Abstract. Tre sentenze della Suprema Corte, tutte depositate nell’ottobre 2018, che forniscono agli interpreti importanti coordinate per orientarsi nel complicato sistema dei rapporti tra reato e illecito amministrativo, nonché il decreto n. 532/18 del 22.10.18 del Procuratore Generale presso la Corte di Cassazione, con il quale – in conformità alla prevalente giurisprudenza di legittimità e di merito – è stata riconosciuta, alla Procura della Repubblica di Milano, la competenza a procedere per il delitto di manipolazione informativa delineano, finalmente, un quadro più chiaro e stabile nella materia degli abusi di mercato. Resta, tuttavia, il rammarico per l’occasione persa con il D. L.vo n. 107/2018, che avrebbe potuto più incisivamente intervenire su un assetto normativo ancora in attesa di una precisa determinazione delle competenze dell’Autorità di vigilanza e dell’Autorità giudiziaria.

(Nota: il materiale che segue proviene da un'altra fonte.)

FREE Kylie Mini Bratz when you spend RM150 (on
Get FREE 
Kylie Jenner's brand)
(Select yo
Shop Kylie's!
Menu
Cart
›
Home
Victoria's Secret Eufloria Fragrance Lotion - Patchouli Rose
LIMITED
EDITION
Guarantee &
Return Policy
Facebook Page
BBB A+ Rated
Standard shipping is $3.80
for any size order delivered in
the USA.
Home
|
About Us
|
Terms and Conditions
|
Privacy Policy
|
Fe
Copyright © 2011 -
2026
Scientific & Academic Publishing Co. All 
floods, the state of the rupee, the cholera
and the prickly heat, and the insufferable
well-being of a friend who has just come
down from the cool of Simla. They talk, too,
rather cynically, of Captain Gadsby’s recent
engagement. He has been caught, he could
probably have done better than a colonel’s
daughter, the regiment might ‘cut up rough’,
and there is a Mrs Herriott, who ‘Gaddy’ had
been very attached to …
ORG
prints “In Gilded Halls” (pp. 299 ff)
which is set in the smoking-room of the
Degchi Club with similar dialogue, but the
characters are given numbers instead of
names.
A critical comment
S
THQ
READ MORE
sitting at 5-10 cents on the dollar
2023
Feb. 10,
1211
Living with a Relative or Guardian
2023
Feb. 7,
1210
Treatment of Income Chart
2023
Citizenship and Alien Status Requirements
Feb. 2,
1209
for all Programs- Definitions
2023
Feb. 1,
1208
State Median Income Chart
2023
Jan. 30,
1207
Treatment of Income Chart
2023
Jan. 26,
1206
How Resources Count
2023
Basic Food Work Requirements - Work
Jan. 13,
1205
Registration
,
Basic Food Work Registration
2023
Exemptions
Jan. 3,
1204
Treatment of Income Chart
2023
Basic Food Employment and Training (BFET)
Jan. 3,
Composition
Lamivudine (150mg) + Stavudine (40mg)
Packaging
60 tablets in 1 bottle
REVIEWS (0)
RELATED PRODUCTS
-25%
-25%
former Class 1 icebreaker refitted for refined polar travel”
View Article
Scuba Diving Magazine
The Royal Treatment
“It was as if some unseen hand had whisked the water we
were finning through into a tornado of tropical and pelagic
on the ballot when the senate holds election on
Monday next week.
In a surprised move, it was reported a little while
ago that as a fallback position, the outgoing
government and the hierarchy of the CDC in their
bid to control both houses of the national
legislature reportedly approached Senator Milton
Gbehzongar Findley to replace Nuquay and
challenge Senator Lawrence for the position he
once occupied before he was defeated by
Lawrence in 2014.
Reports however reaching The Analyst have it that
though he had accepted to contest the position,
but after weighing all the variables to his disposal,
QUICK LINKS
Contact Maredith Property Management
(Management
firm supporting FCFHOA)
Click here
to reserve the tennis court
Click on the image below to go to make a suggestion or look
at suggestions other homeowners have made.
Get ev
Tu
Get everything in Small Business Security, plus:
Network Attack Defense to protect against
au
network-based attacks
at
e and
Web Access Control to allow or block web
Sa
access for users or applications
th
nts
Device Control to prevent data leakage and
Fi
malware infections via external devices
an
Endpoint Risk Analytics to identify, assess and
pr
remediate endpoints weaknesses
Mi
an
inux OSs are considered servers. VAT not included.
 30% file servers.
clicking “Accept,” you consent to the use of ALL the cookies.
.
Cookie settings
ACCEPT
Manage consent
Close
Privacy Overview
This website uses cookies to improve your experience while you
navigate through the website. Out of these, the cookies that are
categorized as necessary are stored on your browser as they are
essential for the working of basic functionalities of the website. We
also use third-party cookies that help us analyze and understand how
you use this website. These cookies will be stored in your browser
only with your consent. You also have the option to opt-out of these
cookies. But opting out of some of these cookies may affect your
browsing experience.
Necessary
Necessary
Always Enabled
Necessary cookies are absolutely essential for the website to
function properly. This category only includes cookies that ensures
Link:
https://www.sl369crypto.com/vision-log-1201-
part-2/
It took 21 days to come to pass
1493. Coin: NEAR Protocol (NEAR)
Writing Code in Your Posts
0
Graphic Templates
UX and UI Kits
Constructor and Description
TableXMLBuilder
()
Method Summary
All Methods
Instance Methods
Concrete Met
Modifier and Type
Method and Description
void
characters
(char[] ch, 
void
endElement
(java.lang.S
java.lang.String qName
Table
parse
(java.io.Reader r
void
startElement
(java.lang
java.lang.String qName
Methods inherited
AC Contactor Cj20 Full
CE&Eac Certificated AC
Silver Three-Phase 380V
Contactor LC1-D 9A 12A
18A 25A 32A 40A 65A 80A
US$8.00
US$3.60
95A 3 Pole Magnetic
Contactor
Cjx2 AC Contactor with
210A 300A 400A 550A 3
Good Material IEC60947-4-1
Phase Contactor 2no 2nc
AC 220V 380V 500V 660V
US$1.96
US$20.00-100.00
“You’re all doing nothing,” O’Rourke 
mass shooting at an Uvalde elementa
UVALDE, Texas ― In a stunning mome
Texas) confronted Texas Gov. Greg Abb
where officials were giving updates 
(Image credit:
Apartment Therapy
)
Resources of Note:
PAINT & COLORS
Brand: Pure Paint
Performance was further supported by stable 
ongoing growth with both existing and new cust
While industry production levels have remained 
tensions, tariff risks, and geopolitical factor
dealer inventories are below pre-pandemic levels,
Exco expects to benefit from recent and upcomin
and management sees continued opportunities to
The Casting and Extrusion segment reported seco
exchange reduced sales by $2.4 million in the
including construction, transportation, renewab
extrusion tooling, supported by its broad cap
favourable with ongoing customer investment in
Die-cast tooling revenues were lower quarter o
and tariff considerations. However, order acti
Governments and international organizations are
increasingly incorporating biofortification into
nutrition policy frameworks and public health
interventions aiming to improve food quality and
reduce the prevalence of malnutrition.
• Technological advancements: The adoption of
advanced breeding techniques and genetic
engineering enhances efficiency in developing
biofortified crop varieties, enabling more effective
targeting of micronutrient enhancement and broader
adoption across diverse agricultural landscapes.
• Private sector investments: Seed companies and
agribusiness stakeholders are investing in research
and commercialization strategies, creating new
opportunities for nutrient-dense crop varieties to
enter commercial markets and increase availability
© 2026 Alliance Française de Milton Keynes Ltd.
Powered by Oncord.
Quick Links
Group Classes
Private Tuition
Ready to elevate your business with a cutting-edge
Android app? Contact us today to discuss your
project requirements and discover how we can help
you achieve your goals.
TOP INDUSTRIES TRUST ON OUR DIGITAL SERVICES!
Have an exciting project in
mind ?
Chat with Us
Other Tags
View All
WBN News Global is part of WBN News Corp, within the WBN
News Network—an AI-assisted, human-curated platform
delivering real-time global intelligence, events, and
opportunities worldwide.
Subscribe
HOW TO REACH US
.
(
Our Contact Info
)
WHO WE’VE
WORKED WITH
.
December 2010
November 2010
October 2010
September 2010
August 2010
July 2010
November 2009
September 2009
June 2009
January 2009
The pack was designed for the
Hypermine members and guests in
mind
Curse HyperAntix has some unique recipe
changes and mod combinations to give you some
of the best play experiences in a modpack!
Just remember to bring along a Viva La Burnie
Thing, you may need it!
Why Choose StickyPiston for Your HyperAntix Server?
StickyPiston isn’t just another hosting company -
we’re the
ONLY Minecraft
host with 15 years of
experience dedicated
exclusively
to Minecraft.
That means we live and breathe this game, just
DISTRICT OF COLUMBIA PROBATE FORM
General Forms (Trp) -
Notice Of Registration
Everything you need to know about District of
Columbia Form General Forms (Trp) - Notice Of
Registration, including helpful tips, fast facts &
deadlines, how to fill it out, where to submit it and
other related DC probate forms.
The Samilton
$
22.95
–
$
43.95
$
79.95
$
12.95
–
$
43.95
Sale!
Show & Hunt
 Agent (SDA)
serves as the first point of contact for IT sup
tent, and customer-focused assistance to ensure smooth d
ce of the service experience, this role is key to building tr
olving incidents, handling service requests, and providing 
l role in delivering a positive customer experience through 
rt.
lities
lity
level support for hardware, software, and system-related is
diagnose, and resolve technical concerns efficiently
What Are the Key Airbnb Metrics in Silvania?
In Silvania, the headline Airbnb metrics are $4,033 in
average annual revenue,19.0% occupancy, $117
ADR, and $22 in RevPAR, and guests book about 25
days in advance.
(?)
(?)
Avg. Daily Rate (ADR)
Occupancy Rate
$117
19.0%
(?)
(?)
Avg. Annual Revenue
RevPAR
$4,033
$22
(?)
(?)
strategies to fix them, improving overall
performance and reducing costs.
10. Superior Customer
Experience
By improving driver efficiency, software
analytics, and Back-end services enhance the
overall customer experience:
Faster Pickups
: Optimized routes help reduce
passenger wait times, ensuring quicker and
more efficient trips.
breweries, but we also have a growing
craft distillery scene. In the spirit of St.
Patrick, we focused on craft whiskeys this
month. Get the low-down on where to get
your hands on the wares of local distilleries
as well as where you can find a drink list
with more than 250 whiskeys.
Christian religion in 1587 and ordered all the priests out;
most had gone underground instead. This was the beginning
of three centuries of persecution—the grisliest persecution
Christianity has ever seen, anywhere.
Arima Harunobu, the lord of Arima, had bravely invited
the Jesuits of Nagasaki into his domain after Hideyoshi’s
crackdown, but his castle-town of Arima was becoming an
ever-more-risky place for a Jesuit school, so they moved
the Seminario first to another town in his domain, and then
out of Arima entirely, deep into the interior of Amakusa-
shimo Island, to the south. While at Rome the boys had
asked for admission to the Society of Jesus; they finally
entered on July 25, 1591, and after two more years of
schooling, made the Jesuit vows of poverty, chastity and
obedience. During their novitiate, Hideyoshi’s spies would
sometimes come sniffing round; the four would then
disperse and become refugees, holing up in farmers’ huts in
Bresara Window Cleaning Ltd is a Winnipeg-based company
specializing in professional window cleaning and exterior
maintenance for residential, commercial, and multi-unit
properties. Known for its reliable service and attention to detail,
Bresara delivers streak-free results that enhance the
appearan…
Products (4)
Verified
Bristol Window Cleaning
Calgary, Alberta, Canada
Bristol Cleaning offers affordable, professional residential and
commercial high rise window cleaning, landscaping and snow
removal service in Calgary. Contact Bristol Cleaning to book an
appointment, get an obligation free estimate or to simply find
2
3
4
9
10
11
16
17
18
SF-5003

SOMMARIO: 1. Premessa. – 2. Cenni sull’evoluzione della giurisprudenza espressa dalle Corti di Strasburgo e Lussemburgo. – 3. Le Sentenze Franconi e Chiarion Casoni della V Sezione Penale. – 4. La Sentenza Garlsson/Ricucci della Sezione Tributaria Civile della Suprema Corte. – 5. Il decreto della Procura Generale presso la Corte di Cassazione sulla competenza territoriale per il delitto di cui all’art. 185 TUF.